You might want to bear in mind any invoices you've issued. All it takes is for someone to issue an IT3a or have a PAYE audit and if you've filed a nil return - expect an audit and penalties.

Is it really worth the risk for a day's effort to sort out the paperwork?

----------


## BusFact

You may well get away with skipping the tax year, but then again you might get found out and have some inconvenience. I don't think it would be too serious either way. Personally I prefer to keep it above board.

SARS will still be expecting you to submit the cc tax returns for last year, but you could probably get away with not having your accounts done by an accountant.




> where and how do i submit Financial statements for a SP?


You don't. They are for your personal information only. You would just need to put any relevant information on your personal tax return. Remember this "business" income is now the same as your personal income.

----------


## ramonthomas

This is an interesting discussion because I've been thinking the same thing. However, I keep seeing the benefit of separating my risk with my CC as the overriding benefit of keeping it. My main trade is training. 

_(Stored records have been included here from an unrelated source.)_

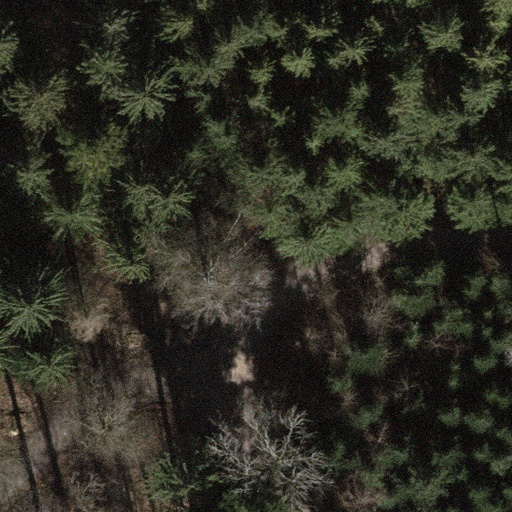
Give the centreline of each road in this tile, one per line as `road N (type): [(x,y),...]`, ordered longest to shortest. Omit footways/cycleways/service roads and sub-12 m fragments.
road 1 (track): [(0,487),(325,258),(511,234)]
road 2 (track): [(190,353),(280,511)]
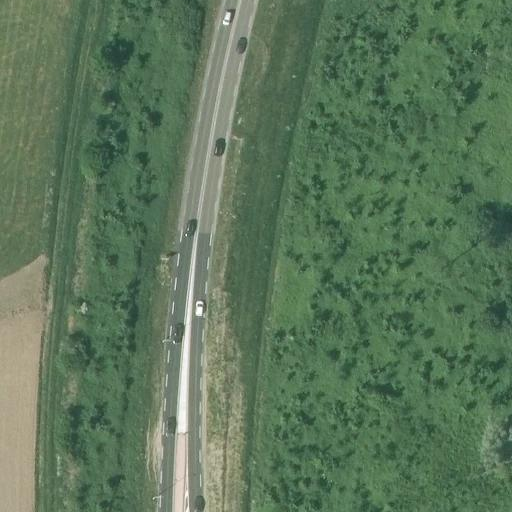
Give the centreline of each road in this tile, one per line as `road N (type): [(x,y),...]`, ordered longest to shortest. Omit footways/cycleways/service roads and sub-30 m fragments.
road 1 (primary): [(186,312),(241,0)]
road 2 (primary): [(186,312),(168,511)]
road 3 (primary): [(191,511),(186,312)]
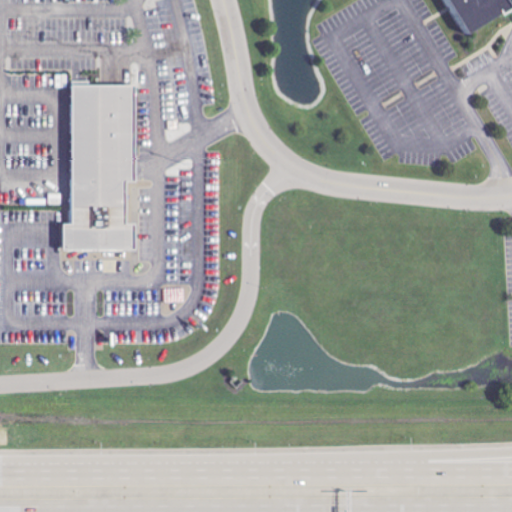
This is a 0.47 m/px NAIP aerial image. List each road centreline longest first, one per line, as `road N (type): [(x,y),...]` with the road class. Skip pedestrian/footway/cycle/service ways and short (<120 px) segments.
road 1 (primary): [(0,510),(511,508)]
road 2 (residential): [(0,385),(166,375),(212,355),(243,315),(258,200),(289,168)]
road 3 (primary): [(365,469),(0,471)]
road 4 (residential): [(289,168),(325,182),(511,196)]
road 5 (residential): [(222,0),(251,119),(289,168)]
road 6 (motorway): [(511,454),(365,469)]
road 7 (primary): [(511,471),(365,469)]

What is the dangers of running your business as a CC vs sole proprietor?

----------


## BusFact

A cc has now been replaced by a company (pty), but they are essentially the same thing.

A sole prop is the simplest and cheapest method, but if things go wrong, you are responsible for all debts. You can't bring in partners and if you opt to employ people or register for VAT then it can be complicated from a sole prop point of view. When it comes to selling, it reduces your options too.

A company costs more to run in terms of registration fees, annual returns and an accountant to review your books. The benefits are some (not total) protection from some creditors in the event of things going wrong. Its possible to bring in partners to share in the owning and running of the business. You have the flexibility of owning and/or running the business if you to choose to do so. You have the option of selling the company and not the business, which is sometimes a simpler option. VAT numbers and PAYE numbers go with the business and don't remain your responsability if the comapny is sold.

Essentially if your business is to remain small along the lines of a hobby, side line income or a single person income, for the forseeable future then a sole prop is probably the way to go.

If you have big plans and expect growth, to employ persons, import and export, and eventually sell for a huge profit, then the company is the route to follow.

----------


## CLIVE-TRIANGLE

Some really strange thinking in this thread....

For 2013, a cc or pty that is a SBC, which is what is being discussed here, has the following tax structure:
R1 - R63,556  - no tax
R63,557 - R350,000 7% 
So the first R350,000 = R20,051 tax, effective rate is less than 6%

A natural person with that income will have an effective rate of about 23%, or R80,000

A SP can no longer "trade as", you need a defensive name registered at CIPC, and then you still have to style yourself as John Abram Smith, Trading As Acme Graphics...

Unless you are in a very niche market, SP is at the bottom of credibility rankings.

A cc and it's member accounts for at least 6 tax returns per year. For an SP obviously half that.

Absolutely no personal liability protection versus a wee bit in a cc or pty

----------